Cacio e Pepe

Cacio e Pepe
  • 250 gms Acasa Spaghetti Pasta
  • 1/4 cup extra-virgin olive oil
  • 1 tablespoon freshly cracked black pepper
  • 1 cup grated Pecorino Romano cheese
  • Salt to taste


  • Cook the spaghetti according to package instructions until al dente. Drain and set aside, reserving 1/2 cup of the pasta cooking water.
  • In a large skillet, heat the olive oil over medium heat. Add the cracked black pepper and sauté for 1-2 minutes, until fragrant.
  • Add the cooked spaghetti to the skillet and toss to coat the pasta with pepper


"Cacio e Pepe" is a classic Italian pasta dish that translates to "cheese and pepper" in English. Despite its simplicity in ingredients, it's renowned for its rich flavor and creamy texture. The history of Cacio e Pepe dates back centuries and is deeply rooted in Italian culinary tradition, particularly in the region of Lazio and the city of Rome.

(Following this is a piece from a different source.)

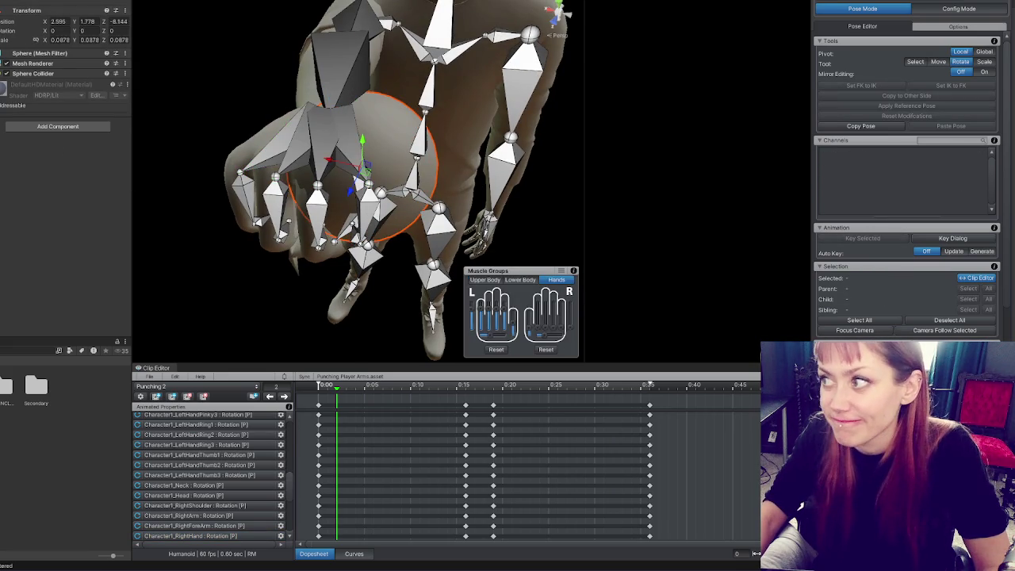
click(356, 158)
drag(336, 164, 312, 158)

  1. Origins: Cacio e Pepe is believed to have originated as a staple dish among shepherds and peasants in the pastoral regions of central Italy, where cheese and dried pasta were readily available and easy to preserve. The dish's simplicity made it popular among those who needed hearty, satisfying meals that could be prepared with minimal ingredients and equipment.

  2. Culinary Tradition: The preparation of Cacio e Pepe reflects the culinary traditions of Italian cuisine, emphasizing the use of high-quality, locally-sourced ingredients and simple cooking techniques. The dish showcases the flavors of two key ingredients: Pecorino Romano cheese and freshly ground black pepper, which are combined with pasta to create a creamy, indulgent sauce.

In summary, Cacio e Pepe is a timeless Italian pasta dish that has stood the test of time, cherished for its simplicity, bold flavors, and rich culinary history. Its origins as a humble peasant dish have evolved into a celebrated classic that continues to delight food enthusiasts around the world.